What is needed =>
Write the next part of the passage about Hickenlooper and the independent-film market, picking up after its final sentence.

Quoted passage =>

-- Opening Marker --

The eventual shape of Hickenlooper’s career, of course, remains in question. With typical bad fortune, The Big Brass Ring proved another near-miss for theatrical distribution. Although serious interest was evidenced by three distributors, none wanted to pay more than the $2 million offered by Showtime, where the film premiered in August. There’s a possibility that the movie will receive a limited release before Columbia/TriStar debuts it on video, but Hickenlooper no longer dwells on it. “Maybe — I’m hoping,” he says. “But I’ve shifted gears, and I’m well into my next project.

Given his experience, Hickenlooper is understandably depressed about the current state of independent film, and he relates an illustrative anecdote: “Just about a month ago, I was having dinner with Quentin Tarantino and Peter Bogdanovich and Cybill Shepherd” — a group that incidentally belies Hickenlooper’s supposed “nonentity” status — “and Quentin and I were talking about The Last Picture Show and how great it was. And Peter said, ‘If Picture Show were made today, it wouldn’t even get a cable release.’ It’d probably end up on video if he was lucky. That’s just how the market has changed.

“In the independent-film world today,” Hickenlooper continues, “in order to pique anyone’s interest, your film has to have some kind of shock value. I’m speaking kind of broadly here, but unless you have lesbian heroin addicts or Siamese twins or some kind of gender-identity switch, then distributors aren’t going to pick your movie up. I’ll tell you why: Because it’s so expensive. The marketplace for the last five or six years has been so glutted that, in my opinion — and you can call this sour grapes — the only pictures that get any kind of attention have to have some kind of subversive quality. The perception from distributors is that the media or audience won’t pay attention otherwise because it’s so fucking hard to sell a movie.”

-- Closing Marker --

Dataset =>
-- Opening Marker --

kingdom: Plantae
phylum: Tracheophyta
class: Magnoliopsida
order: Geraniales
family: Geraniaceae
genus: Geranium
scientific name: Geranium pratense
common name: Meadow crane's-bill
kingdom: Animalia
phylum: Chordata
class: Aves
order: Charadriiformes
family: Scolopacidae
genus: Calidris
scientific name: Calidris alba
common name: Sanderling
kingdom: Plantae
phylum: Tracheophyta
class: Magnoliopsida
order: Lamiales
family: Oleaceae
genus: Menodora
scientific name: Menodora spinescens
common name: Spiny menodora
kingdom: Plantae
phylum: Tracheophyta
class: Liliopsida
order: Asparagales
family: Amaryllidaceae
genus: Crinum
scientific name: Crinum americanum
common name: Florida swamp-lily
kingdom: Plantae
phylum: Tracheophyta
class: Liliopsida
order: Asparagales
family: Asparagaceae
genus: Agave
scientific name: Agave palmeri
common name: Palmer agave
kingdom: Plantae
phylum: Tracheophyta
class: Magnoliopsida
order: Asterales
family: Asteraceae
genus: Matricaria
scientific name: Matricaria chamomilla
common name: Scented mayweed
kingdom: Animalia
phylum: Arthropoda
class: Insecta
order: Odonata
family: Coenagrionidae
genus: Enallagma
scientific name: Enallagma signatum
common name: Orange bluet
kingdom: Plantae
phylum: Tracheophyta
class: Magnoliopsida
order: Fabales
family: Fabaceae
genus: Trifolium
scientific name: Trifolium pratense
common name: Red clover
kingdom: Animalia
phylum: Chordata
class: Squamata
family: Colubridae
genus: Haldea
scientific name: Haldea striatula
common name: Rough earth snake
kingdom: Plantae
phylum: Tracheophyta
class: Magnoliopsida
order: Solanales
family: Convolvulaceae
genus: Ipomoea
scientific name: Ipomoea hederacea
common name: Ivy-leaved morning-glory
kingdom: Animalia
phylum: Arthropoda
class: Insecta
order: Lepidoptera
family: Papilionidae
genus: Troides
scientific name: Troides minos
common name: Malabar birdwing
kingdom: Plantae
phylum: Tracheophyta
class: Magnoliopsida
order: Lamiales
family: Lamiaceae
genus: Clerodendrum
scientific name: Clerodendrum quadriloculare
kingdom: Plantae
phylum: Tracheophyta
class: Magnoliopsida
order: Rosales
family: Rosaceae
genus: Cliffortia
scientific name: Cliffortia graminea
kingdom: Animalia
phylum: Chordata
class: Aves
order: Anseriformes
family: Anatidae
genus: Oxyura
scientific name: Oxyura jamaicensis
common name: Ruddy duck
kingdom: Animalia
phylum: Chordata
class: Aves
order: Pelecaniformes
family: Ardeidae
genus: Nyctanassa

-- Closing Marker --

Task output =>
Hickenlooper feels scant kinship with most of his peers. “I’ve modeled myself after the great pantheon of directors,” he says, citing William Wyler, William Wellman, John Ford, and Howard Hawks. “I was kind of born 20 years too late. That pantheon of directors influenced Francis Coppola, Monte Hellman, Peter Bogdanovich, Dennis Hopper. As a result, you had this incredible golden age of filmmaking in the early ’70s. Now you’re got a group of kids who are making films influenced by comic books. It’s so patently obvious: comic books and MTV and just basically crap. A lot of these young, hip filmmakers, if you would compare their work to what was made 30 years ago, the literary establishment would just have laughed at it, it would be a joke. But the literary establishment, particularly the New York critics, have bought into this kind of kitsch, so kitsch rules.

“That’s why I’m retiring from independent filmmaking,” Hickenlooper announces. “The Big Brass Ring was kind of my swan song to independent filmmaking.” Laughing ruefully, he adds, “It may be my swan song to filmmaking in general, I don’t know.” Deriving hope from such challenging mainstream releases as The Sixth Sense and American Beauty, Hickenlooper is now actively pursuing a more traditional studio path, and he believes his substantial body of work and experience with stars will provide him an entree into the system. “The independent film scene is so artistically bankrupt in my opinion,” he says, “and clearly I’ve not been accepted by it in the last couple of years. I want to get out of the world of the Kevin Smiths and the Todd Solondzes and just say good riddance. God bless those guys — I’m sure they’re all smart, funny guys — but it’s just not the kind of storytelling I want to do.” Hickenlooper pauses and, in recognition of the polemical nature of his extended rant, calmly concludes: “Let me step off my soapbox now.”

Despite his undeniable anger and frustration, and whatever direction his career path finally takes, Hickenlooper clearly is not intending to retreat into a Wellesian exile. “As long as I can make films, I’ll make films,” he says. “I don’t really see myself going into advertising or going to law school. I love making films, whether or not they’re seen by huge audiences. Of course, it would be nice to be on the radar screen, but I am respected, actors do want to work with me. People will hopefully see these films in time. I go one film at a time.”

And like Blake Pellarin, he continues to grasp for the big brass ring.